# ESTRATTO DEL TESTO:

_____

TERMINOLOGIA DEL KAYAK DA MARE (L–O)

Linea di traino montata su un kayak da mareLASCO: dicesi di un cavo non tesato.
LINEA DI FEDE: tacca realizzata sull’involucro fisso della bussola coincidente col piano longitudinale dell’imbarcazione.
LINEA DI TRAINO: cavo per il traino dell’imbarcazione. Può essere munito d’un elastico ammortizzatore.
LINEE DI SICUREZZA: cavi che corrono lungo i bordi dei ponti del kayak e che servono ad afferrarsi all’imbarcazione in caso di naufragio o di accosto a un altro kayak. Sono anche detti "tientibene".
LORAN: sigla di Long Range Aid to Navigation, sistema di radionavigazione iperbolica, basato sulla ricezione dei segnali di stazioni di punto noto.
LUCI DI VIA: anche dette di navigazione, servono a segnalare la presenza dell’imbarcazione di notte e a indicarne la direzione. A tale scopo sono di colore diverso e vengono disposte secondo un ordine preciso.
MANIGLIONE: grossa maniglia in plastica, applicata all’estremità della prua e della poppa del kayak per mezzo di sagole. Serve a trasportare l’imbarcazione o ad assicurarvi la linea di traino.
MANO INFERIORE: durante la pagaiata, quella corrispondente alla pala immersa. In relazione ad essa, si parla inoltre di braccio inferiore e spalla inferiore.
MANO SUPERIORE: durante la pagaiata, quella corrispondente alla pala non immersa. In relazione ad essa, si parla inoltre di braccio superiore e spalla superiore.
MASTRA: nel caso del kayak, il termine designa il battente strutturale a forma d’orlo ribattuto che incornicia l’imboccatura del pozzetto e al quale viene applicato il paraspruzzi.
MIGLIO MARINO: unità di misura itineraria usata in navigazione equivalente a 1852 metri.

_____

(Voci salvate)
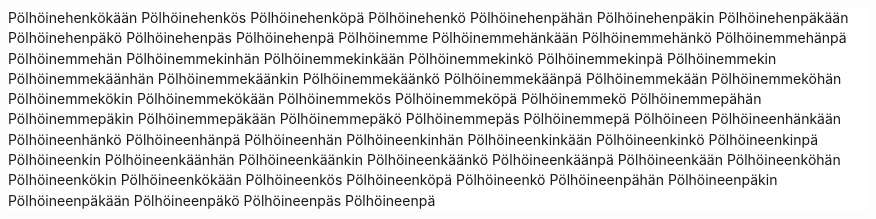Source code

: Pölhöinehenkökään
Pölhöinehenkös
Pölhöinehenköpä
Pölhöinehenkö
Pölhöinehenpähän
Pölhöinehenpäkin
Pölhöinehenpäkään
Pölhöinehenpäkö
Pölhöinehenpäs
Pölhöinehenpä
Pölhöinemme
Pölhöinemmehänkään
Pölhöinemmehänkö
Pölhöinemmehänpä
Pölhöinemmehän
Pölhöinemmekinhän
Pölhöinemmekinkään
Pölhöinemmekinkö
Pölhöinemmekinpä
Pölhöinemmekin
Pölhöinemmekäänhän
Pölhöinemmekäänkin
Pölhöinemmekäänkö
Pölhöinemmekäänpä
Pölhöinemmekään
Pölhöinemmeköhän
Pölhöinemmekökin
Pölhöinemmekökään
Pölhöinemmekös
Pölhöinemmeköpä
Pölhöinemmekö
Pölhöinemmepähän
Pölhöinemmepäkin
Pölhöinemmepäkään
Pölhöinemmepäkö
Pölhöinemmepäs
Pölhöinemmepä
Pölhöineen
Pölhöineenhänkään
Pölhöineenhänkö
Pölhöineenhänpä
Pölhöineenhän
Pölhöineenkinhän
Pölhöineenkinkään
Pölhöineenkinkö
Pölhöineenkinpä
Pölhöineenkin
Pölhöineenkäänhän
Pölhöineenkäänkin
Pölhöineenkäänkö
Pölhöineenkäänpä
Pölhöineenkään
Pölhöineenköhän
Pölhöineenkökin
Pölhöineenkökään
Pölhöineenkös
Pölhöineenköpä
Pölhöineenkö
Pölhöineenpähän
Pölhöineenpäkin
Pölhöineenpäkään
Pölhöineenpäkö
Pölhöineenpäs
Pölhöineenpä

_____

# COMPITI DA SVOLGERE:
• a. Secondo il glossario sul kayak da mare, a quanti metri equivale un miglio marino?
• b. Per favore, riprendi il glossario sul kayak da mare e prosegui con nuove voci dopo l'ultima riportata.
I record non servono per questo lavoro.

# RISPOSTE:
• a. A 1852 metri.

• b.
MONOPOSTO: termine usato per indicare il classico kayak a un solo posto, detto anche singolo.
NAVIGAZIONE COSTIERA: quella che si effettua in vista della costa e che prevede, per la determinazione del punto nave e la soluzione di problemi relativi, l’osservazione di punti cospicui della costa, la cui posizione sia segnata sulla carta nautica.
NAVIGAZIONE STIMATA: con questo metodo di navigazione, il punto nave viene determinato in base alla velocità dell’imbarcazione, al tempo trascorso e alla rotta seguita, a partire da una posizione nota.
NODO: unità di misura di velocità usata per i natanti, pari a un miglio marino all’ora.
NORD MAGNETICO (Nm): polo del campo magnetico terrestre verso cui si dirige l’ago della bussola.
NORD VERO (Nv): quello geografico.
OPERA MORTA: è l’insieme delle parti emerse dello scafo, dalla linea di galleggiamento in su.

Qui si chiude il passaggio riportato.